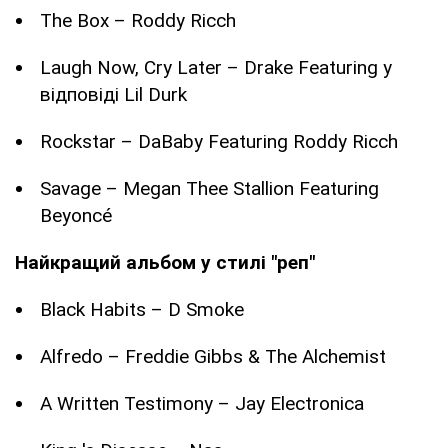
The Box – Roddy Ricch
Laugh Now, Cry Later – Drake Featuring у
відповіді Lil Durk
Rockstar – DaBaby Featuring Roddy Ricch
Savage – Megan Thee Stallion Featuring
Beyoncé
Найкращий альбом у стилі "реп"
Black Habits – D Smoke
Alfredo – Freddie Gibbs & The Alchemist
A Written Testimony – Jay Electronica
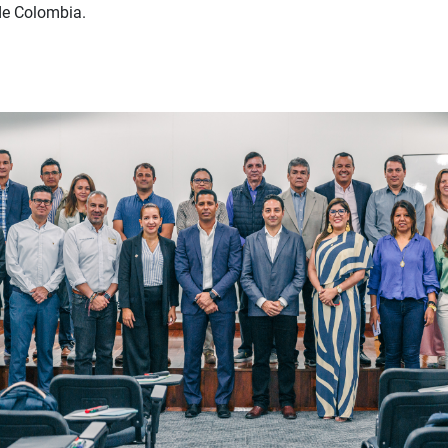
de Colombia.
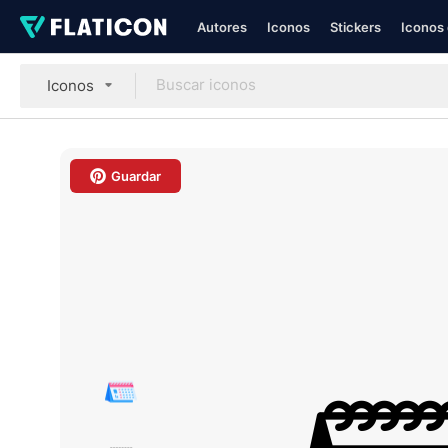
Autores
Iconos
Stickers
Iconos 
Iconos
Guardar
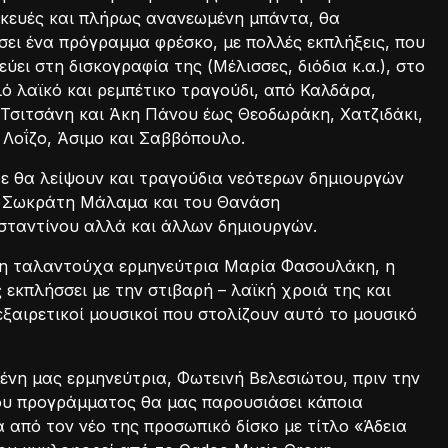
σκευές και πλήρως ανανεωμένη μπάντα, θα
ει ένα πρόγραμμα φρέσκο, με πολλές εκπλήξεις, που
εύει στη δισκογραφία της (Μέλισσες, διόδια κ.α.), στο
ό λαϊκό και ρεμπέτικο τραγούδι, από Καλδάρα,
 Τσιτσάνη και Άκη Πάνου έως Θεοδωράκη, Χατζιδάκι,
Λοΐζο, Άσιμο και Σαββόπουλο.
δε θα λείψουν και τραγούδια νεότερων δημιουργών
 Σωκράτη Μάλαμα και του Θανάση
ταντίνου αλλά και άλλων δημιουργών.
 η ταλαντούχα ερμηνεύτρια Μαρία Φασουλάκη, η
 εκπλήσσει με την στιβαρή – λαϊκή χροιά της και
εξαιρετικοί μουσικοί που στολίζουν αυτό το μουσικό
νη μας ερμηνεύτρια, Φωτεινή Βελεσιώτου, πριν την
ου προγράμματος θα μας παρουσιάσει κάποια
 από τον νέο της προσωπικό δίσκο με τίτλο «Άδεια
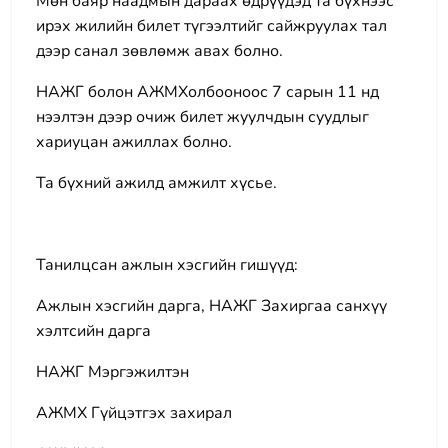
Мөн баяр наадмын дараах өдрүүдэд та бүхнээс
ирэх жилийн билет түгээлтийг сайжруулах тал
дээр санал зөвлөмж авах болно.
НАЖГ болон АЖМХолбооноос 7 сарын 11 нд
нээлтэн дээр очиж билет жуулчдын суудлыг
хариуцан ажиллах болно.
Та бүхний ажилд амжилт хүсье.
Танилцсан ажлын хэсгийн гишүүд:
Ажлын хэсгийн дарга, НАЖГ Захиргаа санхүү
хэлтсийн дарга
НАЖГ Мэргэжилтэн
АЖМХ Гүйцэтгэх захирал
• • • • • • •
To-do item:
Without the pictures, give all of the entries above again exactly.

Reply:
The Box – Roddy Ricch
Laugh Now, Cry Later – Drake Featuring у
відповіді Lil Durk
Rockstar – DaBaby Featuring Roddy Ricch
Savage – Megan Thee Stallion Featuring
Beyoncé
Найкращий альбом у стилі "реп"
Black Habits – D Smoke
Alfredo – Freddie Gibbs & The Alchemist
A Written Testimony – Jay Electronica
de Colombia.
Autores
Iconos
Stickers
Iconos 
Iconos
Guardar
σκευές και πλήρως ανανεωμένη μπάντα, θα
ει ένα πρόγραμμα φρέσκο, με πολλές εκπλήξεις, που
εύει στη δισκογραφία της (Μέλισσες, διόδια κ.α.), στο
ό λαϊκό και ρεμπέτικο τραγούδι, από Καλδάρα,
 Τσιτσάνη και Άκη Πάνου έως Θεοδωράκη, Χατζιδάκι,
Λοΐζο, Άσιμο και Σαββόπουλο.
δε θα λείψουν και τραγούδια νεότερων δημιουργών
 Σωκράτη Μάλαμα και του Θανάση
ταντίνου αλλά και άλλων δημιουργών.
 η ταλαντούχα ερμηνεύτρια Μαρία Φασουλάκη, η
 εκπλήσσει με την στιβαρή – λαϊκή χροιά της και
εξαιρετικοί μουσικοί που στολίζουν αυτό το μουσικό
νη μας ερμηνεύτρια, Φωτεινή Βελεσιώτου, πριν την
ου προγράμματος θα μας παρουσιάσει κάποια
 από τον νέο της προσωπικό δίσκο με τίτλο «Άδεια
Мөн баяр наадмын дараах өдрүүдэд та бүхнээс
ирэх жилийн билет түгээлтийг сайжруулах тал
дээр санал зөвлөмж авах болно.
НАЖГ болон АЖМХолбооноос 7 сарын 11 нд
нээлтэн дээр очиж билет жуулчдын суудлыг
хариуцан ажиллах болно.
Та бүхний ажилд амжилт хүсье.
Танилцсан ажлын хэсгийн гишүүд:
Ажлын хэсгийн дарга, НАЖГ Захиргаа санхүү
хэлтсийн дарга
НАЖГ Мэргэжилтэн
АЖМХ Гүйцэтгэх захирал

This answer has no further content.